Motivi della decisione
1. Con il suo primo motivo di ricorso, proposto ai sensi dell’art. 360 c.p.c., comma 1, n. 4, l’Agenzia delle Entrate contesta la nullità della sentenza pronunciata dalla CTR, in conseguenza della violazione del d.lgs. n. 546 del 1992, artt. 19 e 21, perché l’Amministrazione finanziaria, con nota prot. 4130 del 21.12.1996, aveva rigettato le istanze di rimborso proposte dalla Banca, e questi provvedimenti non erano stati impugnati, discendendone la improponibilità di un’ulteriore istanza di rimborso.
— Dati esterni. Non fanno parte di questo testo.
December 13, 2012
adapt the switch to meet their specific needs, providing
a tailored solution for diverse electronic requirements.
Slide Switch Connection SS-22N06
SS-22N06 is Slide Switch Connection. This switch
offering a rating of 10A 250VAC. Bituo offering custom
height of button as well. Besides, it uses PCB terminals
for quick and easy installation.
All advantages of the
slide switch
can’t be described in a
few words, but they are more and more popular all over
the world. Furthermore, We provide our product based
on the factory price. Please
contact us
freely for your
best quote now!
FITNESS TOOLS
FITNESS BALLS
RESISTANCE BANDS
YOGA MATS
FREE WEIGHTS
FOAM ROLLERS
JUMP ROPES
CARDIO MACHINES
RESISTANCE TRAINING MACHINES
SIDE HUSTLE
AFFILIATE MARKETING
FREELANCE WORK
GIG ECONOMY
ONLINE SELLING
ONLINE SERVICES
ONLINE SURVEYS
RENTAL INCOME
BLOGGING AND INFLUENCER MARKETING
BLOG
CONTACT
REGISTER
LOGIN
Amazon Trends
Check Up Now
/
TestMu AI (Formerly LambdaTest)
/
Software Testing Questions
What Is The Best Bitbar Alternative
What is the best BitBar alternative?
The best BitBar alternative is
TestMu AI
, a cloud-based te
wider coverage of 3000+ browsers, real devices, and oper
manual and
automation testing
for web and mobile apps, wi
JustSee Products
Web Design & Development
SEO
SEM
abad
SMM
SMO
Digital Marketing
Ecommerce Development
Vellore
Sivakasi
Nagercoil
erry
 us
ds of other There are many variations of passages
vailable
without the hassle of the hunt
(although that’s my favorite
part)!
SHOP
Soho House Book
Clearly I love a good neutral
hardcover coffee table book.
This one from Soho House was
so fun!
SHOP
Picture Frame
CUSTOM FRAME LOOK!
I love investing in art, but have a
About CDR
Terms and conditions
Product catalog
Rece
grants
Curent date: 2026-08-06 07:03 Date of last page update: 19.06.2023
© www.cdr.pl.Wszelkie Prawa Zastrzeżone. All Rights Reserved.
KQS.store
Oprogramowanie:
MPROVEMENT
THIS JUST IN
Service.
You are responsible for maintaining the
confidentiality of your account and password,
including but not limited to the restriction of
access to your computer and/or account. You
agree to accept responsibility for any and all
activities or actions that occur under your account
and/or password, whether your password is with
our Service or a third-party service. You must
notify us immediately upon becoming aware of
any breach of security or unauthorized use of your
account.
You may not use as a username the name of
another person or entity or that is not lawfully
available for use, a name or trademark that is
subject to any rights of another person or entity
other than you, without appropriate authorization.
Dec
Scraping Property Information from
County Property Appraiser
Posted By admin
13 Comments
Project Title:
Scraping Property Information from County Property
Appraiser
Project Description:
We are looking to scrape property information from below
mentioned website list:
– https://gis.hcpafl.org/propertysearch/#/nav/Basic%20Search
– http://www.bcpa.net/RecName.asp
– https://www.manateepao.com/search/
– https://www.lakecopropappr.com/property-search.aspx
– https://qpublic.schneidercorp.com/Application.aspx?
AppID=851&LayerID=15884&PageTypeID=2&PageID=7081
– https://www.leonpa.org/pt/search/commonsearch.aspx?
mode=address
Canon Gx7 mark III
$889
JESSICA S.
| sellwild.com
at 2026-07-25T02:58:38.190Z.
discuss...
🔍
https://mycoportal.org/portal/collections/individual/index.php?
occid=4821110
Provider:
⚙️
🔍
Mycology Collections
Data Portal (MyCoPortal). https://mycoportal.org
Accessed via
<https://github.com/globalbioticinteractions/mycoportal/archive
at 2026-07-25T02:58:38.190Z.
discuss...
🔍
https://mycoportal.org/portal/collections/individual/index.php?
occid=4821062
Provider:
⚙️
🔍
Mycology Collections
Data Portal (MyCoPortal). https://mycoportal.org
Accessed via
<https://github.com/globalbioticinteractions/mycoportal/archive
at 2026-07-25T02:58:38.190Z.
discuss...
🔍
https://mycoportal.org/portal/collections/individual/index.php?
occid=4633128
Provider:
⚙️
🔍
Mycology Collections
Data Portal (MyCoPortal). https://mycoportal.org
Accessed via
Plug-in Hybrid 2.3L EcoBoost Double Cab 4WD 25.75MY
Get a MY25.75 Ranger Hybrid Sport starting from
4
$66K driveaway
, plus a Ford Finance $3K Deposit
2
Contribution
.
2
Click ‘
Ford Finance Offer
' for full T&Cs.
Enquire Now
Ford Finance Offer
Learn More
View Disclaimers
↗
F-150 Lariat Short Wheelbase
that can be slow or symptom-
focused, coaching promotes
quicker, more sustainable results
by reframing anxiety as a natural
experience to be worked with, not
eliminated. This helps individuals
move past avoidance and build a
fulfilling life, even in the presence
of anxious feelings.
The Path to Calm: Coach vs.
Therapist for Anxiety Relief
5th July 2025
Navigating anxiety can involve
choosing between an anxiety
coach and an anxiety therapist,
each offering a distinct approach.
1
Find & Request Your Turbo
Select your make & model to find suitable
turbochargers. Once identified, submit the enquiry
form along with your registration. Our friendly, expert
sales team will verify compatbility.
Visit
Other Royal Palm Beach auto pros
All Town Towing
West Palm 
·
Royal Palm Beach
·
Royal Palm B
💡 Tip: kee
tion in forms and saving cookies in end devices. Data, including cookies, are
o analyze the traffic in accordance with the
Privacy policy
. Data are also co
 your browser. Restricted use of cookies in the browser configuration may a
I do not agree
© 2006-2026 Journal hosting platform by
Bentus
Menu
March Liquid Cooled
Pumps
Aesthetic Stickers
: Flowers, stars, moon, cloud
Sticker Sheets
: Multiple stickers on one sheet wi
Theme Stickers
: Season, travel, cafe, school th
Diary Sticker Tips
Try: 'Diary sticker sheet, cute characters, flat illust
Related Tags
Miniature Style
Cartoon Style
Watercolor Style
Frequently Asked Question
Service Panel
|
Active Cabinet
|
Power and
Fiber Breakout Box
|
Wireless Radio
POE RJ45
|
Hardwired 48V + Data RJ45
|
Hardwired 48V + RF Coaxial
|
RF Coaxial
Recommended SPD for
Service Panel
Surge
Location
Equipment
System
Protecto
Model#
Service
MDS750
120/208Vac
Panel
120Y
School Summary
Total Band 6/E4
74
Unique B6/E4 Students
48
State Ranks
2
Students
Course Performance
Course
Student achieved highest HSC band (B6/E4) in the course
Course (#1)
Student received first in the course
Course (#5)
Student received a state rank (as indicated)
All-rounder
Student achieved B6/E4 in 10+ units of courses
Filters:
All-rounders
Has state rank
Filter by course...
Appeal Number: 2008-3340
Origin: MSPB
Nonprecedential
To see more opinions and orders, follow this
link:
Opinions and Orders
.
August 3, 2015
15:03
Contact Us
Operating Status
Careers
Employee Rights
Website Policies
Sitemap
2. Mediante il secondo strumento d’impugnazione, introdotto ai sensi dell’art. 360 c.p.c., comma 1, n. 3, l’Amministrazione finanziaria censura la violazione dell’art. 2697 c.c., in cui è incorso il giudice dell’appello, per non aver rilevato che la cessione del credito in favore dell’istante risultava inopponibile all’Ente impositore per difetto di forma, e perché la contribuente non ha assicurato prova dei versamenti operati in eccesso che avrebbero originato il preteso diritto di rimborso.
3. Con il primo motivo di ricorso l’Agenzia delle Entrate critica la nullità della decisione adottata dalla CTR, perché il ricorso introdotto dalla Banca risultava improponibile, avendo essa già presentato un’istanza di rimborso, cui l’Amministrazione finanziaria aveva risposto negativamente con nota prot. n. 4130 del 21.12.1996, e questo provvedimento non era stato impugnato dalla contribuente, con la conseguenza che i suoi effetti erano divenuti intangibili, e la contribuente non poteva proporre un’ulteriore istanza di rimborso.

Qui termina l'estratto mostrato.